2018年07月19日 サッカーダイジェストWeb編集部

弱体化する大きなリスクも…

緊急事態で就任したこの大会限定の監督、急ごしらえのチームではあったが、全てを解体してしまうのはあまりに危険だろう。 写真:JMPA代表撮影(滝川敏之)

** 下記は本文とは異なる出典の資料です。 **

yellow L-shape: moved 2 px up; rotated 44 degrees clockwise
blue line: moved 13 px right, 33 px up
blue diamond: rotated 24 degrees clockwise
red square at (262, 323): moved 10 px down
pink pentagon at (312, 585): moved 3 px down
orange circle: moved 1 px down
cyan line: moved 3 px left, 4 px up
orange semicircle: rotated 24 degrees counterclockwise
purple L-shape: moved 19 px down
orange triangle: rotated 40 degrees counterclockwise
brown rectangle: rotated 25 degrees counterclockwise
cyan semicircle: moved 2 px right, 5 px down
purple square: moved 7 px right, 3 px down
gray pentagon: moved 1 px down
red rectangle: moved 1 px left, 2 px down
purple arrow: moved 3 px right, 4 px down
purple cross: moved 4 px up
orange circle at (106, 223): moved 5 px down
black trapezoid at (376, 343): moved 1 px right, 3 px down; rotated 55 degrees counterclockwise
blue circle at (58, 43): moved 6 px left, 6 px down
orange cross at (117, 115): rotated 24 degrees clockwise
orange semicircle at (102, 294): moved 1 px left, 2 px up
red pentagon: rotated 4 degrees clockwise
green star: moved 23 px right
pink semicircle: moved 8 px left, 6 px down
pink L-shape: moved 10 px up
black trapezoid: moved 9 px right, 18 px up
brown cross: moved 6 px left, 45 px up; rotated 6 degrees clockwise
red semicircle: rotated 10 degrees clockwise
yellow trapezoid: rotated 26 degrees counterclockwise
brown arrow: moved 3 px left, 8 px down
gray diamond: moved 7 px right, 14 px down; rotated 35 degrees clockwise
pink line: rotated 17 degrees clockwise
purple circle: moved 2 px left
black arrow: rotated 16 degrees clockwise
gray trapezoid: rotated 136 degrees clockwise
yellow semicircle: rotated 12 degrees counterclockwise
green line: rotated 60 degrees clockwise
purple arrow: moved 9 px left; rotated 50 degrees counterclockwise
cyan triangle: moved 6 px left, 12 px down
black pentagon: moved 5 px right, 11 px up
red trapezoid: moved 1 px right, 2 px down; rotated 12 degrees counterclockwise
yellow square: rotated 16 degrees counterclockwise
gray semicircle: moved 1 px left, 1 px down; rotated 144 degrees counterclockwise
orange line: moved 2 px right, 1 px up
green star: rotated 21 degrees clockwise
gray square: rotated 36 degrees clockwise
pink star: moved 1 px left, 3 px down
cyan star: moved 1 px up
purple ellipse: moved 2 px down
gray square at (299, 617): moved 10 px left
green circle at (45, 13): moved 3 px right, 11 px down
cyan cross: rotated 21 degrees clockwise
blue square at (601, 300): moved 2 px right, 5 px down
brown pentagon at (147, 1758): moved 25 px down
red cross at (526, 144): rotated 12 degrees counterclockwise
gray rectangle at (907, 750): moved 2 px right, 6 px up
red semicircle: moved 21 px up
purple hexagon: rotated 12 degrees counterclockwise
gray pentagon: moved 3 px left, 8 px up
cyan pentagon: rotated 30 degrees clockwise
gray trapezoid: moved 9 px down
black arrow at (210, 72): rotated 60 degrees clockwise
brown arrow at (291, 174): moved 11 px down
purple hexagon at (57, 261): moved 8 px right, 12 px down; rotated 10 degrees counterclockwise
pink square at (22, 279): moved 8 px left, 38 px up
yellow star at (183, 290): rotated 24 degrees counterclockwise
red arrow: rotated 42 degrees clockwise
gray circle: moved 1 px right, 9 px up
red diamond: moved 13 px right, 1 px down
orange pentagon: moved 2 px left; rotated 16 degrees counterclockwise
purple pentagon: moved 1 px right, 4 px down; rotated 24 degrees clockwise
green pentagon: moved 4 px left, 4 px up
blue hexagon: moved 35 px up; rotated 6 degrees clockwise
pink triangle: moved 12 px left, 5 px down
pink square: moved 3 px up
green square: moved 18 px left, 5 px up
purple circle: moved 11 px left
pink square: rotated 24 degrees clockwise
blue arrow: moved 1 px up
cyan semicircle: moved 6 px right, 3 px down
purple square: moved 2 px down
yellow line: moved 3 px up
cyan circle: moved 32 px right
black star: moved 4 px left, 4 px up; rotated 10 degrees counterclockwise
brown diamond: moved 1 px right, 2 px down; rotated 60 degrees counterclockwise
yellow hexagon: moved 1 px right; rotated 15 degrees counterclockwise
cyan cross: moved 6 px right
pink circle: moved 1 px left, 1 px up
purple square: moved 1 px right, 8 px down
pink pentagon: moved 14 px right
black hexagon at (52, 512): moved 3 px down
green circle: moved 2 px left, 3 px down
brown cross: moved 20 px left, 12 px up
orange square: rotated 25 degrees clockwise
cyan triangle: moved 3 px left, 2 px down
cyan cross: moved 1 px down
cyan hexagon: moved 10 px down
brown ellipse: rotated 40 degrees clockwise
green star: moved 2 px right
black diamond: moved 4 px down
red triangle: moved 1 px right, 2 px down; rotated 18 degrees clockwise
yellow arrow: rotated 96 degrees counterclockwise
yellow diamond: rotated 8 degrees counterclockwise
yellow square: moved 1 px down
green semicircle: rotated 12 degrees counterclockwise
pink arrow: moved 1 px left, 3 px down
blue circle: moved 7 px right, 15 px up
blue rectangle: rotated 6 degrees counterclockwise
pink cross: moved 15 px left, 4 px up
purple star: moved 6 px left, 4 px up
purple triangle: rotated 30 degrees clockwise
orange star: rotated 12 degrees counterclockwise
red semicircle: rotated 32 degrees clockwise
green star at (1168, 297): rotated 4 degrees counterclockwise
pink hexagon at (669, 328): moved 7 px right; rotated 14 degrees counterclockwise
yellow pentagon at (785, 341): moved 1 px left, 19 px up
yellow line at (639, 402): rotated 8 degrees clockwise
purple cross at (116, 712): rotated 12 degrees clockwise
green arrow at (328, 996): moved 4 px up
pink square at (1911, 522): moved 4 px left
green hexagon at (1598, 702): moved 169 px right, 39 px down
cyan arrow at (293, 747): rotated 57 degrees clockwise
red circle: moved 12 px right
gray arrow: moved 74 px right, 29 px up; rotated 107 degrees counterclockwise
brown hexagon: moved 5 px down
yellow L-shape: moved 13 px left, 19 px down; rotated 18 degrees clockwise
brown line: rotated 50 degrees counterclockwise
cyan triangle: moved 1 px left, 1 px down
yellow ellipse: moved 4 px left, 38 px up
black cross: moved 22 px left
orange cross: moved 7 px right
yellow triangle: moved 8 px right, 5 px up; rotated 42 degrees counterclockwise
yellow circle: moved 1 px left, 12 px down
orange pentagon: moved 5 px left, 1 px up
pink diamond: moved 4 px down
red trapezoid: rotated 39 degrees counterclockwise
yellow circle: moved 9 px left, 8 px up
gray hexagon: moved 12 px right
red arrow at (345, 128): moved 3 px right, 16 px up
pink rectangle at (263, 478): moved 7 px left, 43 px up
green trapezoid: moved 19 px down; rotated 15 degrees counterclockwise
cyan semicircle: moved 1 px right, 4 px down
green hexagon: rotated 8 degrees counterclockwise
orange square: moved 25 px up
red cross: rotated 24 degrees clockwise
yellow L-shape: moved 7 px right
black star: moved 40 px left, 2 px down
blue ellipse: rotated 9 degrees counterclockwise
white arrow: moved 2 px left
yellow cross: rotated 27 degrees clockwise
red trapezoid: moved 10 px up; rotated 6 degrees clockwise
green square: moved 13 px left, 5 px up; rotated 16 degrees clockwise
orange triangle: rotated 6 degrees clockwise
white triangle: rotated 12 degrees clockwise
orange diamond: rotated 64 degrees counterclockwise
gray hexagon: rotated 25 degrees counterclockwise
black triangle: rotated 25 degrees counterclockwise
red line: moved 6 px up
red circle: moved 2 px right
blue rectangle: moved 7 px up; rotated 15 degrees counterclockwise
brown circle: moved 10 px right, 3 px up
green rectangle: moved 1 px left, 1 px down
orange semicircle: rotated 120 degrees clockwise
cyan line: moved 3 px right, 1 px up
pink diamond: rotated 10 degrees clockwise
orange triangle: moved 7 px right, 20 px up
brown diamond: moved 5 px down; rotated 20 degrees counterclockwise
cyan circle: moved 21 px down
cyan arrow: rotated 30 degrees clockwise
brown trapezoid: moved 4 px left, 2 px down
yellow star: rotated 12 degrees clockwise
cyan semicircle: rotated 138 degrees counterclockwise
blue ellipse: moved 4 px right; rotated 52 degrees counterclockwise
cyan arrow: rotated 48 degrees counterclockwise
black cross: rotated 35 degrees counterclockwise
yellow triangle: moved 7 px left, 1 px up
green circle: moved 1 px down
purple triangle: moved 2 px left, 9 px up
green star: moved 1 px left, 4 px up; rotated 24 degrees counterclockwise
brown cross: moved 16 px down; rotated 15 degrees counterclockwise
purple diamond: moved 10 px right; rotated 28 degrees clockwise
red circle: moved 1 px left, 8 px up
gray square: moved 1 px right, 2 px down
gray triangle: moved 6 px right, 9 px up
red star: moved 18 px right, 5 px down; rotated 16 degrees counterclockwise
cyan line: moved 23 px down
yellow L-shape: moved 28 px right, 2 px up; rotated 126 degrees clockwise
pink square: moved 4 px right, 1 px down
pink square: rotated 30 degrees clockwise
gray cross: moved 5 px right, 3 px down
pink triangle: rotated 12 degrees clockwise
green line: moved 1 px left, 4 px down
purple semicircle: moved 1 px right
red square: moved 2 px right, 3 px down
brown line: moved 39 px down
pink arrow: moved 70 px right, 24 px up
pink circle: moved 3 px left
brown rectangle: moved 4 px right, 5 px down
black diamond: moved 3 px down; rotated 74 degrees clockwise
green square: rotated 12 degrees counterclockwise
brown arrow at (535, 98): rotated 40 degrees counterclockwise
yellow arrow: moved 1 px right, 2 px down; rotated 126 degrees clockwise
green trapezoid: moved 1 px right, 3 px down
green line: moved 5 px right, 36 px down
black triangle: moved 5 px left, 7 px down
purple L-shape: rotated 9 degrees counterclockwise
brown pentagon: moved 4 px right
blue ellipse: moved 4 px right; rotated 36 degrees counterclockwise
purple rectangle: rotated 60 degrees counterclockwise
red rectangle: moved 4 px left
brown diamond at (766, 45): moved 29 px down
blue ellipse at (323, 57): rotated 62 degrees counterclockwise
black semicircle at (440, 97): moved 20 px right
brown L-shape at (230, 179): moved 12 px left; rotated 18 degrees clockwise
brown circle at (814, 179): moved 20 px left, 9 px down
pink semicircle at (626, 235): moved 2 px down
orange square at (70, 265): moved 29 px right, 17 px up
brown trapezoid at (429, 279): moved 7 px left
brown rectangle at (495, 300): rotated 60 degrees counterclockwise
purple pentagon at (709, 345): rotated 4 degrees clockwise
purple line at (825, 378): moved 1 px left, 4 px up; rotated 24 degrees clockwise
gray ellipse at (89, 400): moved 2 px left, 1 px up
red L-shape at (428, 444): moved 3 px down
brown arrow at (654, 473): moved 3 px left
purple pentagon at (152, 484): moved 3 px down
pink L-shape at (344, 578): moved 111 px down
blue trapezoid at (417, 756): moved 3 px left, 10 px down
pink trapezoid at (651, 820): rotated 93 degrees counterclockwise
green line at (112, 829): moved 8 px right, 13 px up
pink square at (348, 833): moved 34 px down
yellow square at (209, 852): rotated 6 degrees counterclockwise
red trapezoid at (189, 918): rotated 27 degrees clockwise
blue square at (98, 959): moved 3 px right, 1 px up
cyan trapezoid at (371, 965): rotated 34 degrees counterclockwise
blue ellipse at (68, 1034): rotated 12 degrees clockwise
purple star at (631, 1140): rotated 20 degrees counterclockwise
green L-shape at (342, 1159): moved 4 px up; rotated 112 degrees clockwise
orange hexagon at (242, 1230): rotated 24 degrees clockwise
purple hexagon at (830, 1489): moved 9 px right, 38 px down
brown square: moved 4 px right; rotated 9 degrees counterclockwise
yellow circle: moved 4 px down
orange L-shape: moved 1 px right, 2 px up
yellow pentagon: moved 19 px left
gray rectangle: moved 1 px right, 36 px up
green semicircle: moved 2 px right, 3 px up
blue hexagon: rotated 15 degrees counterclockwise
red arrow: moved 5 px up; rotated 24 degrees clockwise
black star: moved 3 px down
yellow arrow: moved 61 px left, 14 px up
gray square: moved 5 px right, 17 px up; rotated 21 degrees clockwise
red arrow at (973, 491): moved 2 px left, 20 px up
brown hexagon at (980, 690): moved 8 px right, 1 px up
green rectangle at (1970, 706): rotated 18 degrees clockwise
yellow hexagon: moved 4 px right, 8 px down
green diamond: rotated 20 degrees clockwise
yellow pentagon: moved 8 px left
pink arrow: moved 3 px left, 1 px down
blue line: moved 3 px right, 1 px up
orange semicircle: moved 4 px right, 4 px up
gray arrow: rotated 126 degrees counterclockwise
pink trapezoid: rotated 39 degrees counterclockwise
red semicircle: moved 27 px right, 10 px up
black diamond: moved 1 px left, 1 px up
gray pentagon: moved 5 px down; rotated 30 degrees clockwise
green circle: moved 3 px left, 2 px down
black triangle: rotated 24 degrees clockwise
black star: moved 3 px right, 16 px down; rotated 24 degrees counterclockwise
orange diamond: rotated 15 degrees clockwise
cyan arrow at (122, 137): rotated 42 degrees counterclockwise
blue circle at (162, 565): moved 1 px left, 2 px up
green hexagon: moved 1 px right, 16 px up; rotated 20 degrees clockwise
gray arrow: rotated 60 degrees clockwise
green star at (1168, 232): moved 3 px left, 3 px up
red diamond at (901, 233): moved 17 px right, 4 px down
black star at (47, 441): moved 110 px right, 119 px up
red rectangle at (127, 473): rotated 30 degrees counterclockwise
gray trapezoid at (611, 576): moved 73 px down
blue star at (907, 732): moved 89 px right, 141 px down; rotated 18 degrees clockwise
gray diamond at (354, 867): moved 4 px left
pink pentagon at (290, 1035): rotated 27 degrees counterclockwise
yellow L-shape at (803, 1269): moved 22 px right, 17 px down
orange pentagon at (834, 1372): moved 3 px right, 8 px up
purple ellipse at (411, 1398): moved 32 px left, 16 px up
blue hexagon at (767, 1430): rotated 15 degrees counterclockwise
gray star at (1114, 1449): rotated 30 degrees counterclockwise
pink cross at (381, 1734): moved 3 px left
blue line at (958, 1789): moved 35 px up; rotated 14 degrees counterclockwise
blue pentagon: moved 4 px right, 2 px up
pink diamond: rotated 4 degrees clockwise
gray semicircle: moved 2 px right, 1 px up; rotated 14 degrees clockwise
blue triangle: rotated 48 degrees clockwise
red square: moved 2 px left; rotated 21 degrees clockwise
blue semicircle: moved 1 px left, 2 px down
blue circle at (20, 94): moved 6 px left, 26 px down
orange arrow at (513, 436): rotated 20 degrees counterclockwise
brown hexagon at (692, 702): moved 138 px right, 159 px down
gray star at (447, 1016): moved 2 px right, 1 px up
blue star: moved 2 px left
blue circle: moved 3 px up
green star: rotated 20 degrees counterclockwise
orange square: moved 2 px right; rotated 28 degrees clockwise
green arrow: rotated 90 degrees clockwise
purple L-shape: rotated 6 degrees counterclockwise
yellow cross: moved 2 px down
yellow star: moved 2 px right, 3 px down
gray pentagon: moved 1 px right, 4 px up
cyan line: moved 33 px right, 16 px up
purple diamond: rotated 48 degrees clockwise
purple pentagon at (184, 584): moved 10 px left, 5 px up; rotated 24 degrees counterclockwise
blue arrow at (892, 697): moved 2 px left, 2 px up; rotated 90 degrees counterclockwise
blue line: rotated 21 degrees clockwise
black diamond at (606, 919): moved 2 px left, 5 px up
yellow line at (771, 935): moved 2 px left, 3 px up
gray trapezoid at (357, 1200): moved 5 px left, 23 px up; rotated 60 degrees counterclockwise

 日本代表はこれから新監督が就任するとともに、選手の入れ替えが行なわれるという。西野朗監督の就任は緊急的だったし、平均年齢の高さを考えれば、今こそ若手を登用するタイミングで、変革の時ではあるのだろう。
 
 しかし、あくまでベースは引き継ぐべきだ。
 
「チーム大改造」
 
 そういう見出しを目にすると、派手な宣伝文句のようで耳障りは良いのだろうが、不穏さしか感じない。代表チームも、クラブチームも、それは同じことだ。
 
 新監督を招聘し、大量に選手と契約し、同じだけの選手をクビにする。こういう大改造は、それまで結果を出ていない場合がほとんどなので、変化自体が好意的に受け入れられる。むしろ、「改造なくして未来なし」のような気配さえある。
 
 功労者であるベテランを切って、売り出し中の若手を入れると、顔ぶれに新鮮味を覚えるし、「クラブとしての将来」を感じられるかも知れない。
 
 しかし、チームの大改造は一か八かの賭けであり、逆に弱体化する大きなリスクも背負っていることを忘れてはならない。
 
 そもそも世界では、我慢しても継続するチームが結果を残している。
 
 例えば、昨シーズンのチャンピオンズ・リーグ(CL)でベスト8に入ったチームのうち、レアル・マドリー、リバプール、バイエルン、マンチェスター・シティ、バルセロナなどは、その前のシーズンと主力がほとんど変わっていない。11人中、代わったのは2人程度といったところだろうか。
 
「継続こそ力なり」
 
 それは明白だ。
 
 もちろん、強さを継続する上位クラブに対し、弱小クラブはテコ入れを図る必要がある、というのはひとつの道理だろう。
 
 しかし、チームの編成を半分も変えてしまうようなクラブは、チーム力の低下を避けられない。いくら、チームとしての土台を作り直すといっても、それを更地にするのは時間がかかるものである。一方、どこかが歪んでいたとしても、補習強化することで全体のバランスは格段に良くなる。
 
「選手を入れ替えたら良くなる」
 
 それは虫が良すぎる願望だろう。